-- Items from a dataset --
▬▬▬▬▬▬

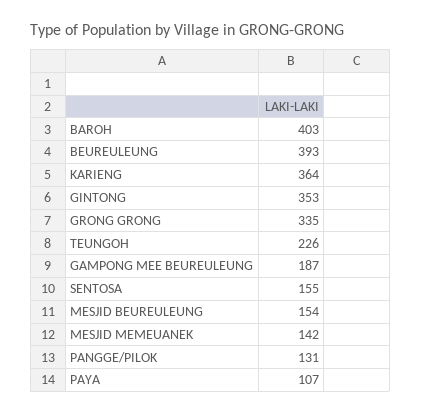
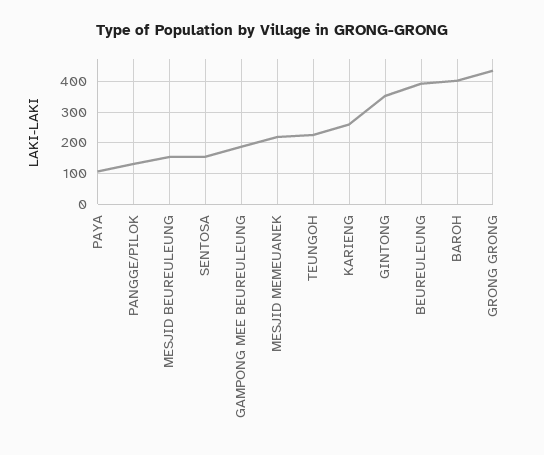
  {
    "BAROH": 403,
    "BEUREULEUNG": 393,
-   "KARIENG": 364,
+   "KARIENG": 260,
    "GINTONG": 353,
-   "GRONG GRONG": 335,
+   "GRONG GRONG": 440,
    "TEUNGOH": 226,
    "GAMPONG MEE BEUREULEUNG": 187,
    "SENTOSA": 155,
    "MESJID BEUREULEUNG": 154,
-   "MESJID MEMEUANEK": 142,
+   "MESJID MEMEUANEK": 220,
    "PANGGE/PILOK": 131,
    "PAYA": 107
  }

▬▬▬▬▬▬

-- EXERCISE OBJECTIVE --
Repeat every line of the data above exactly, but drop the pictures.

-- TASK ANSWER --
  {
    "BAROH": 403,
    "BEUREULEUNG": 393,
-   "KARIENG": 364,
+   "KARIENG": 260,
    "GINTONG": 353,
-   "GRONG GRONG": 335,
+   "GRONG GRONG": 440,
    "TEUNGOH": 226,
    "GAMPONG MEE BEUREULEUNG": 187,
    "SENTOSA": 155,
    "MESJID BEUREULEUNG": 154,
-   "MESJID MEMEUANEK": 142,
+   "MESJID MEMEUANEK": 220,
    "PANGGE/PILOK": 131,
    "PAYA": 107
  }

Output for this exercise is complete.